L’un d’eux, Charles River Analytics, une entreprise américaine de robotique, avait besoin d’utiliser l’IA pour éviter que des baleines n’entrent en collision avec ses navires sans pilote. « Nous avons encore besoin de gens pour dire aux machines ce qu’elles doivent faire et pour vérifier ce qu’elles produisent, rappelle Festus Kiragu, directeur de Cloudfactory Kenya. Et cela crée des emplois, beaucoup d’emplois. » Ce prestataire emploie quelque 130 personnes et collabore avec 3 000 travailleurs indépendants.
Parmi le million de jeunes qui atteignent chaque année leur majorité, 80 % n’ont d’autre choix que de travailler dans le secteur informel et de se contenter d’emplois mal rémunérés, ce qui alimente la frustration dans ce pays secoué par des manifestations depuis un an. La sous-traitance y est déjà en plein essor.
Dans les bureaux proprets de CCI Kenya, dans la banlieue de Nairobi, quelque 5 000 employés répondent toute la journée à des clients de compagnies aériennes, banques et autres commerces, principalement américains. L’entreprise espère doubler ses effectifs d’ici 2030 et reçoit des centaines de candidatures chaque semaine. « C’est un emploi d’entrée de carrière, c’est sûr, mais il vous donne une chance et vous pouvez construire une véritable carrière », défend son directeur, Rishi Jatania, qui a lui-même commencé « au téléphone ».
• • • • • • •
CONSIGNE 1:
Répondez aux questions suivantes sur le texte consacré à la sous-traitance au Kenya.
(a) Pour quelle raison l'entreprise Charles River Analytics avait-elle besoin d'utiliser l'IA ?
(b) Quelle proportion des jeunes atteignant chaque année leur majorité n'a d'autre choix que de travailler dans le secteur informel ?
(c) À quelle échéance CCI Kenya espère-t-elle doubler ses effectifs ?
CONSIGNE 2: Poursuivez le texte sur la sous-traitance au Kenya après sa dernière phrase.
• • • • • • •
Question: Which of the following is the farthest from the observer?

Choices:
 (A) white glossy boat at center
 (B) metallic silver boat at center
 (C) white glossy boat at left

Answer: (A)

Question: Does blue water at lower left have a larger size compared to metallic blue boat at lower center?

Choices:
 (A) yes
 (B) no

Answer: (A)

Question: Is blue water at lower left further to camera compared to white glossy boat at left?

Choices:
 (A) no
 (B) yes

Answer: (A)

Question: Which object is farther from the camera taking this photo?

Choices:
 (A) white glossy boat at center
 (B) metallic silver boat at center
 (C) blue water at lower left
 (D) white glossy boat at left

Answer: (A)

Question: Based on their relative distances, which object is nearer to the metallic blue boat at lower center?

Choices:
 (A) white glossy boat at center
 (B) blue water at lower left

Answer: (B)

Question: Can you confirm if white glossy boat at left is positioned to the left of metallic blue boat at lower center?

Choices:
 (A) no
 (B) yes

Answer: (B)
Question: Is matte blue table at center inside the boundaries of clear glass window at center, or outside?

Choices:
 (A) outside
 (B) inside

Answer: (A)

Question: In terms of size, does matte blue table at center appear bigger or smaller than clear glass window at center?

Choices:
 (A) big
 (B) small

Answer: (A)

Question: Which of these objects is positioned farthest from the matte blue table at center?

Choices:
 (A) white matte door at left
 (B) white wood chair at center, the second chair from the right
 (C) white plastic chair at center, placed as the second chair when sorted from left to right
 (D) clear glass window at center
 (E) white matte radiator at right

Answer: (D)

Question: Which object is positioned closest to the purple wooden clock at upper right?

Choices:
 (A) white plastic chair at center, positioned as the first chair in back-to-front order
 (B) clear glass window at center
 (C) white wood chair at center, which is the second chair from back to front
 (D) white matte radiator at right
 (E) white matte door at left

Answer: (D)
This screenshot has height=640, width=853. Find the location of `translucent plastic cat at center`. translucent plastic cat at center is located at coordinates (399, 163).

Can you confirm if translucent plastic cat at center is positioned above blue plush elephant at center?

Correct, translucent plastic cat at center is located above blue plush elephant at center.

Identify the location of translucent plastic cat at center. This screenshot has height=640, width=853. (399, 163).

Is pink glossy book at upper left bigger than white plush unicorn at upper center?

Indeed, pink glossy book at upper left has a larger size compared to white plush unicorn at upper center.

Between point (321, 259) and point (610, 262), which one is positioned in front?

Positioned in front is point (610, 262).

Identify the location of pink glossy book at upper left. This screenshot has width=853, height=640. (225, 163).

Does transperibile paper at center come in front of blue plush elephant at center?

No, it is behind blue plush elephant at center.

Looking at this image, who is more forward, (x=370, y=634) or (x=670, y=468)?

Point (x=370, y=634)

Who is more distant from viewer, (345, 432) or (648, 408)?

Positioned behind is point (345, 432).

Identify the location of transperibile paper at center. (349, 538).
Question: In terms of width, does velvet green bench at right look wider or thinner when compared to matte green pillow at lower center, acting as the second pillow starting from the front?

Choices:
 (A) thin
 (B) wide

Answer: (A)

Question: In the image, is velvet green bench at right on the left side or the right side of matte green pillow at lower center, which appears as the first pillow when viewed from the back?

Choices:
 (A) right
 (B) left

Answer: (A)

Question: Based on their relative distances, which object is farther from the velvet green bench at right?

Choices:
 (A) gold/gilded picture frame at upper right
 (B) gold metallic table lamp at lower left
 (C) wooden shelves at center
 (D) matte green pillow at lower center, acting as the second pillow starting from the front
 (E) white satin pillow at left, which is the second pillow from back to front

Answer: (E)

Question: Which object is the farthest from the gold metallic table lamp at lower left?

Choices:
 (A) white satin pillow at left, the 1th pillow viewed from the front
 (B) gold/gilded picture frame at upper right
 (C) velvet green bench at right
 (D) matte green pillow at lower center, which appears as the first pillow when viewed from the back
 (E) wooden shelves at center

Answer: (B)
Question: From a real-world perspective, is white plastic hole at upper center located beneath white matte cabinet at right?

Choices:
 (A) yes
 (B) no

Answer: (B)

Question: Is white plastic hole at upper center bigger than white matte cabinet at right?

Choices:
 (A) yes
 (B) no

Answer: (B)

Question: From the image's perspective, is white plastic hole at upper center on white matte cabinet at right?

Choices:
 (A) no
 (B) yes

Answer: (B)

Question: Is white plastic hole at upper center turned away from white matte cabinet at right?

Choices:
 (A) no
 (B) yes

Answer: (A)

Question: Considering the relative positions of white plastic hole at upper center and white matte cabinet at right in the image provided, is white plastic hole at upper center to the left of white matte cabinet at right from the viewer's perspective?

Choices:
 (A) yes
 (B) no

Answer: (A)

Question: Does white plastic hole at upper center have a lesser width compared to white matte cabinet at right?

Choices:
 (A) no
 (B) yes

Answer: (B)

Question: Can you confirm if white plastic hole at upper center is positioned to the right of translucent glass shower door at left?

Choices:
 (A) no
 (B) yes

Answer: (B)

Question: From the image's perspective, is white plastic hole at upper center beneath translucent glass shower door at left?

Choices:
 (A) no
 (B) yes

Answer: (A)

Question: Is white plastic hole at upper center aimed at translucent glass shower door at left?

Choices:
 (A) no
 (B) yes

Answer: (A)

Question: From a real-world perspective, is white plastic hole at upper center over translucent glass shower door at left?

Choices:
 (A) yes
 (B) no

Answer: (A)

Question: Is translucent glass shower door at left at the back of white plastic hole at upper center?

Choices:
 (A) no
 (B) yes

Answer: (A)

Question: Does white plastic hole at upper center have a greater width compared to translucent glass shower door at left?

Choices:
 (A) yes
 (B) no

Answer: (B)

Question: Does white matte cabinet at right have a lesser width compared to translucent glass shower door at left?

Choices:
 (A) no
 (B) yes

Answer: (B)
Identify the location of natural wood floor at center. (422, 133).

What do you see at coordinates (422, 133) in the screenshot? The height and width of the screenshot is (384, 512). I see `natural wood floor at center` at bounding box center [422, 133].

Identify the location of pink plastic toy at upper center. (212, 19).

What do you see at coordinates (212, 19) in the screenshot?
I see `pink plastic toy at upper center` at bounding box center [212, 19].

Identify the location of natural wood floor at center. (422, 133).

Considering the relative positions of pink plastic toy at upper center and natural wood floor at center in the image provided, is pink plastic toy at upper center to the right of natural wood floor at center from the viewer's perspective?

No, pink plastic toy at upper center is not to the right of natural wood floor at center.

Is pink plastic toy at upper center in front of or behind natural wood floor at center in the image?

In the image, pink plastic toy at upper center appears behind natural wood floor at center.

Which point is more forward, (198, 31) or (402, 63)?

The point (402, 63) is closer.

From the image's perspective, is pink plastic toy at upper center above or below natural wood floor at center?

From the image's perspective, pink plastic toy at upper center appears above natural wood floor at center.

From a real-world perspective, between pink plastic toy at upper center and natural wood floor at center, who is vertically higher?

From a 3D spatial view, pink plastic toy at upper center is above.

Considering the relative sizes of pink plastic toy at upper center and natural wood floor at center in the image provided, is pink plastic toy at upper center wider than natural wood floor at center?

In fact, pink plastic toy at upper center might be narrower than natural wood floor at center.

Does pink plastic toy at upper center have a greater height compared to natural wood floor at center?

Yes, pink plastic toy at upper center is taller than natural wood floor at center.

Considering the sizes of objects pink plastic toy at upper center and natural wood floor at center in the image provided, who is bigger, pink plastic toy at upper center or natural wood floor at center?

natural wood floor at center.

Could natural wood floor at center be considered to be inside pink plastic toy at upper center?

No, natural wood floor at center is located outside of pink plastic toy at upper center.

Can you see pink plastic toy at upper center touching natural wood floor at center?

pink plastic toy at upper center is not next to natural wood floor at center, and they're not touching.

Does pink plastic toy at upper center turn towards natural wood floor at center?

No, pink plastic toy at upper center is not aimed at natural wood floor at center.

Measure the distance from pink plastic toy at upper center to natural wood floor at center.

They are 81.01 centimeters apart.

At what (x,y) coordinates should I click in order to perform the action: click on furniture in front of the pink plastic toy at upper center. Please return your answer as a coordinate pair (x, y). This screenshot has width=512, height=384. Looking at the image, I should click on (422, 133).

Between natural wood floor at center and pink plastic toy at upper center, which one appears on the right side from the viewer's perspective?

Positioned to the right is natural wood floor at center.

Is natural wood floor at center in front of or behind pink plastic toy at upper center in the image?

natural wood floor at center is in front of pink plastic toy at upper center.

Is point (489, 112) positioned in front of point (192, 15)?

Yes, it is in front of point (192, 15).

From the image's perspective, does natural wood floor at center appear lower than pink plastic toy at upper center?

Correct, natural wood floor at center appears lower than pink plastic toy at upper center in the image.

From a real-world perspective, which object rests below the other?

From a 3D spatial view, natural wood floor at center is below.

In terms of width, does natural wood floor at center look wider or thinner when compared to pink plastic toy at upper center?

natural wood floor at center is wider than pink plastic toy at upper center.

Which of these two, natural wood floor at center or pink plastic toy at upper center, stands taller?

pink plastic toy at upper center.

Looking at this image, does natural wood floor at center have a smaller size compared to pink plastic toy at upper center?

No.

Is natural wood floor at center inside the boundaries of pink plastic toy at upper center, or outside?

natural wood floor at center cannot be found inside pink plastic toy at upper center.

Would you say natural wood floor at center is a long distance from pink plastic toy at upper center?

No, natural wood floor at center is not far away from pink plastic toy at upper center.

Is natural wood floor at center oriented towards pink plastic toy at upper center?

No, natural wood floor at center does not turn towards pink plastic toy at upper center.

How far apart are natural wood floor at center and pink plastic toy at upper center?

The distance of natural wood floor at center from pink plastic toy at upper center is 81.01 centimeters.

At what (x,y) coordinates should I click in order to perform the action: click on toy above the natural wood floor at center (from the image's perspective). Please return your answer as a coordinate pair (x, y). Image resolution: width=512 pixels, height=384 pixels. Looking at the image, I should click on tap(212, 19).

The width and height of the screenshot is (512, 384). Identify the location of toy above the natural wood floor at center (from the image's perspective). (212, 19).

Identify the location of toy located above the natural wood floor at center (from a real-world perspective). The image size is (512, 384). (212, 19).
• • • • • • •
RÉPONSE 1:
(a) Pour éviter que des baleines n'entrent en collision avec ses navires sans pilote.
(b) 80 %.
(c) D'ici 2030.

RÉPONSE 2:
L’Afrique ne représente aujourd’hui que 2 % des activités de sous-traitance dans le monde. Mais la hausse des salaires dans les principaux hubs actuels, comme l’Inde ou les Philippines, pousse les entreprises à se tourner vers le continent.
Le Kenya présente l’avantage d’une jeunesse anglophone, éduquée et connectée, ainsi que d’une infrastructure Internet performante. Le secteur de la sous-traitance emploie actuellement quelque 35 000 personnes, mais ce chiffre pourrait monter à 100 000 en trois ou quatre ans avec le soutien du gouvernement, selon Genesis, un cabinet de conseil international.
Cependant, cette dynamique ne fait pas l’unanimité et suscite des critiques. D’anciens employés de Sama, un sous-traitant chargé de modérer des contenus violents et haineux sur Facebook, ont dénoncé les « dommages causés à leur santé mentale ».
Un tribunal kényan a estimé fin 2024 que Meta, maison mère de Facebook, pourrait être poursuivie dans cette affaire. Meta a nié toute responsabilité, n’étant pas l’employeur direct des personnes concernées. Des acteurs du secteur craignent par ailleurs que d’éventuelles poursuites ne dissuadent les clients.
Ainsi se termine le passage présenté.